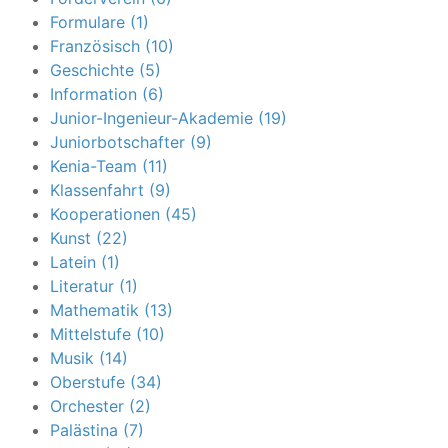
Formulare (1)
Französisch (10)
Geschichte (5)
Information (6)
Junior-Ingenieur-Akademie (19)
Juniorbotschafter (9)
Kenia-Team (11)
Klassenfahrt (9)
Kooperationen (45)
Kunst (22)
Latein (1)
Literatur (1)
Mathematik (13)
Mittelstufe (10)
Musik (14)
Oberstufe (34)
Orchester (2)
Palästina (7)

# [Aim of the task]
Give the data above again, exactly and completely. No pictures go in.

# [Solution for this task]
Formulare (1)
Französisch (10)
Geschichte (5)
Information (6)
Junior-Ingenieur-Akademie (19)
Juniorbotschafter (9)
Kenia-Team (11)
Klassenfahrt (9)
Kooperationen (45)
Kunst (22)
Latein (1)
Literatur (1)
Mathematik (13)
Mittelstufe (10)
Musik (14)
Oberstufe (34)
Orchester (2)
Palästina (7)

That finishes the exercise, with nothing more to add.